清高の ニュースの感想 令和版

題名川柳・内容超一流!

死刑って そんなにカネが かかるのか?

毎日新聞社発行の『週刊エコノミスト』2009年3月10日号p58「World Watch Washington D.C「死刑制度はカネがかかる?州財政悪化で強まる廃止論」(小松健・毎日新聞北米総局長執筆)が興味深かった。

死刑廃止論の根拠はいろいろある。たとえば、凶悪犯の抑止効果が確認されていないとか、冤罪のリスクが極めて高い(生きていればその後の人生を生きることができるが、死刑が執行されるとその後の人生すらない。つまり、回復可能性がない、ということ)など。しかし、繰り返すが、上記記事の死刑廃止の根拠は、お金がかかることである。どういうことだろう?
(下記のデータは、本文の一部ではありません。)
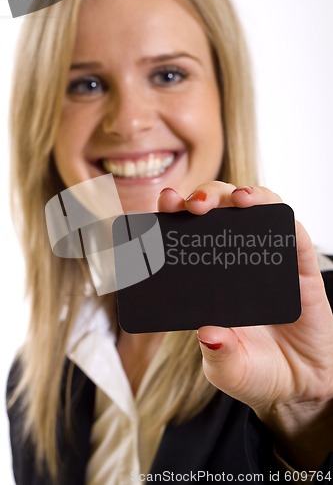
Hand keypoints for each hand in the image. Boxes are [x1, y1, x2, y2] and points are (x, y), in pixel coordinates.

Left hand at [158, 182, 332, 468]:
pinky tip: (269, 212)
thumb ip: (218, 354)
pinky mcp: (300, 266)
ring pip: (254, 210)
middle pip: (218, 213)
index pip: (188, 237)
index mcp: (208, 281)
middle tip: (192, 205)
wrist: (300, 382)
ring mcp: (268, 260)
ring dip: (242, 195)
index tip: (163, 206)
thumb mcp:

上記『週刊エコノミスト』の記事を要約すると、死刑判決が出る可能性があると、公費で被告人の弁護士の数を増やしたり、専門家による鑑定作業が慎重になる結果、裁判が複雑化し、長期化するので、コストがかかるのだという。さらに、被告人が上訴すれば、さらに相当の年月がかかるという。
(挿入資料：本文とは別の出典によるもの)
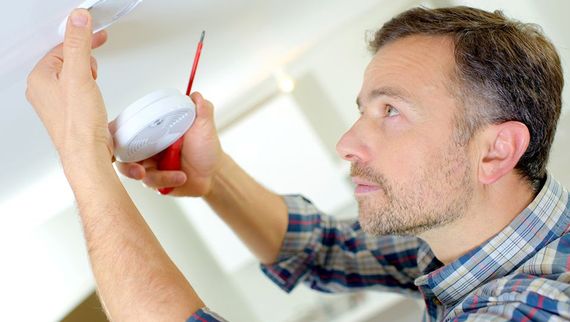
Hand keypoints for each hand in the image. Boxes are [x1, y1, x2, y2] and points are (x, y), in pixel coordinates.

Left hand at [26, 9, 111, 164]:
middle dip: (84, 60)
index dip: (80, 39)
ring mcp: (55, 102)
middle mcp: (43, 90)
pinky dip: (88, 88)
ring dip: (87, 74)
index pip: (60, 47)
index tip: (96, 34)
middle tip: (93, 66)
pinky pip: (77, 90)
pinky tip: (94, 96)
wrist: (87, 153)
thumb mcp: (80, 75)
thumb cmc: (78, 123)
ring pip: (73, 76)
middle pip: (66, 60)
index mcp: (39, 78)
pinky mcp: (69, 112)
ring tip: (94, 83)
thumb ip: (78, 44)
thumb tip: (77, 20)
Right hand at [116, 92, 225, 196]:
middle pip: (121, 153)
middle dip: (126, 164)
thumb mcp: (205, 127)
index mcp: (152, 130)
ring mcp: (149, 165)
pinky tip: (181, 177)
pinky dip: (166, 180)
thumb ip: (202, 110)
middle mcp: (146, 147)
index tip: (114, 138)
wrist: (213, 173)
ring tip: (177, 175)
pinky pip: (150, 182)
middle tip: (139, 170)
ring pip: (135, 171)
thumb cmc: (206, 148)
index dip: (114, 133)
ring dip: (153, 175)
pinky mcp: (154, 181)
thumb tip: (196, 95)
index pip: (125, 128)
上記『週刊エコノミスト』によると、たとえば、現在死刑囚が9人収監されているカンザス州の場合、死刑執行までの費用が、1人126万ドル(記事によると、日本円で1億1,800万円)、一方、終身刑囚が獄死するまでの費用は、1人74万ドル(日本円で7,000万円)だという。このデータがどう導かれるかはわからないが、ありえないことではないだろう。死刑囚は、強制労働(日本の懲役に当たるものでも)すらないだろうし、執行間際まで争うのは権利なので(市民的及び政治的権利に関する国際規約第6条第4項)、そのためのコストがかかっても不思議はないからである。
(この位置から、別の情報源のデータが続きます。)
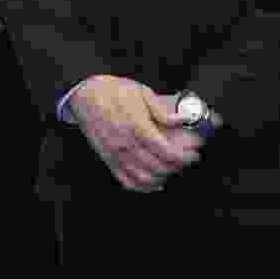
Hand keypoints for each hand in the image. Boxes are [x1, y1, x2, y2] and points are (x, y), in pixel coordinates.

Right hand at [66, 75, 205, 193]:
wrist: (86, 95)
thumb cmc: (115, 92)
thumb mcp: (142, 92)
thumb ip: (162, 111)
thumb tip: (181, 120)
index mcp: (136, 126)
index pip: (165, 151)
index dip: (183, 157)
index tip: (192, 155)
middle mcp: (125, 143)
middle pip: (157, 166)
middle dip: (177, 167)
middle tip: (186, 161)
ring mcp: (115, 154)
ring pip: (143, 177)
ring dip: (162, 177)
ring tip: (172, 170)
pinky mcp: (108, 159)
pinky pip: (126, 181)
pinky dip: (142, 186)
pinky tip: (154, 183)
一方、モンタナ州の元司法担当責任者いわく、「死刑がある限り、裁判費用を節減できない。財政難で安上がりにしようとの意識が働けば、取り返しのつかない誤審をもたらしかねない」。これは現時点では存置の立場を取る人でも、かみしめるべき発言だろう。

本記事で取り上げたようなことが、普遍的なことか、アメリカに特殊なのかはわからないが、日本でも、このような観点からの死刑見直しの検討は必要だろう(もちろん、膨大な財政赤字ゆえ)。死刑を望む被害者や遺族が悪者(財政破綻の)にならないためにも。